## Your objective
Can you set down every line of the listing below word for word, without the pictures?
:: Available data
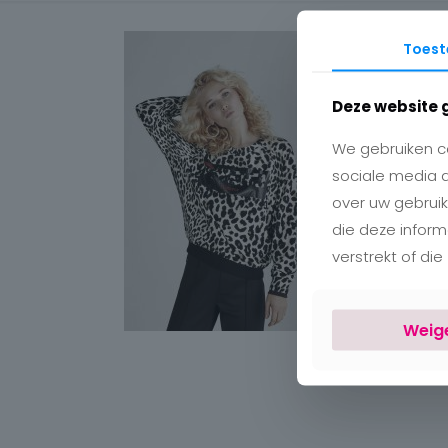
Toes
Deze website 
We gebruiken co
sociale media 
over uw gebruik
die deze infor
verstrekt of di
Weig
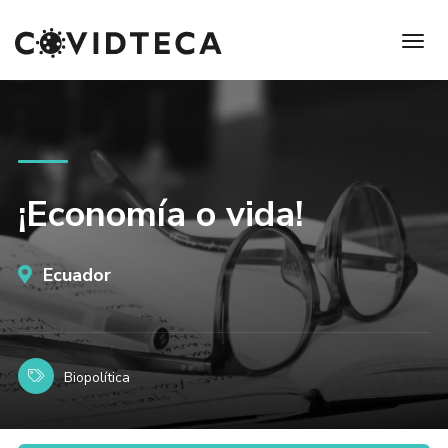
¡Economía o vida!
Ecuador
Biopolítica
::::
## Answer to the exercise
Toes
Deze website 
We gebruiken co
sociale media 
over uw gebruik
die deze infor
verstrekt of di
Weig
¡Economía o vida!
Ecuador
Biopolítica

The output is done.